Case #2: Treatment Facility Bias and Punitive Interventions: Power from the Court
The coordinator of a local drug court was facilitating a group with me in a treatment center that held the drug court contract for the local county where I lived. She confronted the group though accusing them of being complicit with a participating member who had come up with a “dirty” urinalysis, testing positive for a substance. She demanded the group member who was positive admit to using. Clearly uncomfortable, the 12 women in attendance took turns looking at each other and shifted uneasily in their seats.
The counselor looked over at me as the co-facilitator expecting me to agree with her tactics. I immediately felt uncomfortable. She looked away to continue her harassment of the ladies in attendance. By the time that she was finished, she was yelling at them, calling them names and demanding that those in attendance expose the woman who had tested positive.
I felt compelled to speak against this tactic. I knew the person who had the dirty urinalysis and knew from my sessions with her that she professed to be clean. I felt the harassment and berating being used were abusive to all in attendance and I did not agree with the tactics being employed to elicit information. I may have had deep seated feelings about what was transpiring but as a single mother of three needing a job to support my family, I kept quiet.

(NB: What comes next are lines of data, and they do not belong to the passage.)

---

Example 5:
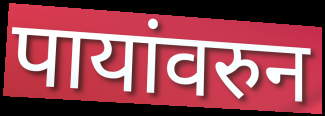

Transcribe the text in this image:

पायांवरुन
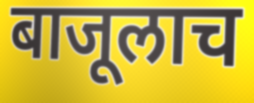
बाजूलाच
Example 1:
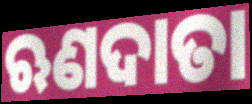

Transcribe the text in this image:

ଋଣଦାତା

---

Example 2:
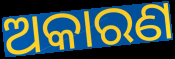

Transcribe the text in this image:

ଅକାରଣ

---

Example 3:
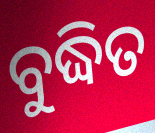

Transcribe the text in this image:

ବୁଦ୍ଧିତ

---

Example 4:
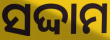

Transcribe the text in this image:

ସଦ୍ଦାମ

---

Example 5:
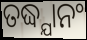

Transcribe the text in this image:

ତଦ୍ଧ୍ଯାନଂ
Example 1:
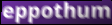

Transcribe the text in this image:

eppothum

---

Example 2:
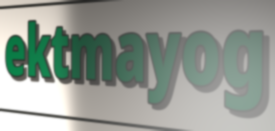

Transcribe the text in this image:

ektmayog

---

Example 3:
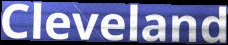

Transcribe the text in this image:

Cleveland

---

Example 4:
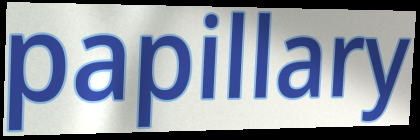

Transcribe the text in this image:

papillary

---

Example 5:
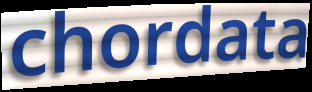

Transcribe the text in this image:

chordata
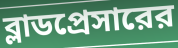
ব্লাডপ্রেসারের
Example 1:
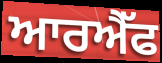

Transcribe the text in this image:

ਆਰਐੱਫ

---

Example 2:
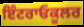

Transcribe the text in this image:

ਇੰਟਰਾਓਕੂਲਰ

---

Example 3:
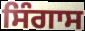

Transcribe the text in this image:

ਸਿੰਗਾਸ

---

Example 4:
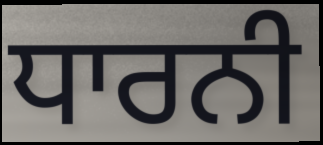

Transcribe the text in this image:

ਧਾਰਨੀ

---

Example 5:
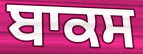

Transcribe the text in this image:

ਬਾਕਸ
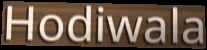
Hodiwala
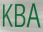
KBA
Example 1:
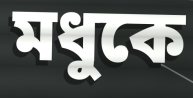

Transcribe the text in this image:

মধুকে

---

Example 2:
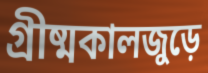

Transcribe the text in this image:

গ্রীষ্মকালজুড়ে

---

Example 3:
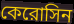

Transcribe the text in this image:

কেরোসিন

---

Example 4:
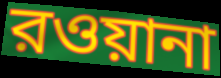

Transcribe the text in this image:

রওয়ানা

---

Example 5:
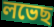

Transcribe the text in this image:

লভেছ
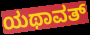
ಯಥಾವತ್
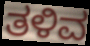
ತಳಿವ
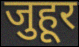
जुहूर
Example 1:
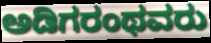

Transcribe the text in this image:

ಅಡಿಗರಂಥವರು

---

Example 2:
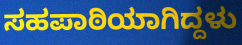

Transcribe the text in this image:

ಸಹಪಾಠಿಯಾಗಿದ್ದಳು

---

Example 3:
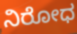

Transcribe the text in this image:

ನಿರೋಧ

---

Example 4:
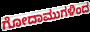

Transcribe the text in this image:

ಗೋದಾಮುಗಳಿಂದ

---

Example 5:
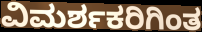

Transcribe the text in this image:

ವಿಮರ್ಶಕರಿಗಿಂತ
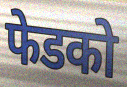
फेडको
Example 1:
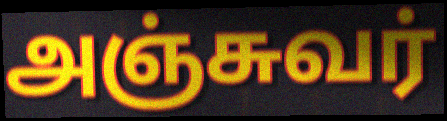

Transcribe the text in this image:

அஞ்சுவர்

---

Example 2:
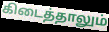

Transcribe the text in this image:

கிடைத்தாலும்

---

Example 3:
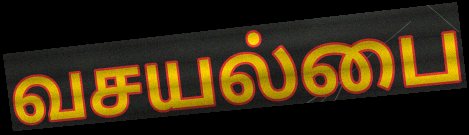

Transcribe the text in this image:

வசயல்பை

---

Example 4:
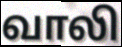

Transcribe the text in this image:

வாலி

In front of the group, the coordinator identified the client and reprimanded her about the dirty urinalysis while threatening her with jail time. The client was visibly shaken. During break she was abandoned by the other clients to deal with her misery on her own. Clients knew if they were to console her, they would face sanction as well, regardless of their personal feeling of her innocence or guilt in the matter.
Still denying the use, she came to me in tears. I knew that I was in no “position” as a subordinate to question the tactics and at the same time ask for a more open minded approach to the client. Instead I told her to make an appointment with her physician and discuss with him the possible reasons for the dirty urinalysis. By getting authorities in a better position than I, more independent of the agency and with more status and power to back her stance, she would be in a better position to confront the allegations.
In court that week she came with a letter from a MD. She had a dirty urinalysis because she was borderline diabetic. If I had not helped her to “position” in the situation, she would have been jailed, her sense of self-esteem obliterated, and a very real physical condition would not have been addressed.
Get the Facts Straight:
Blame is a coward’s way of avoiding a meaningful conversation.
Blame is asserted to reinforce status and power without a fair consideration of issues.
Blame is hidden in diagnoses which reinforce stigma and propaganda about groups of people.
Blame is hidden in the assertion of biological conditions for human behavior deviance creating and preserving the pathological focus and the medicalization of rehabilitation efforts.
Blame is hidden in warnings given about people with different ideas as being potential aberrant personalities.
Where bias coincides in judgment, there can be no justice or human advancement!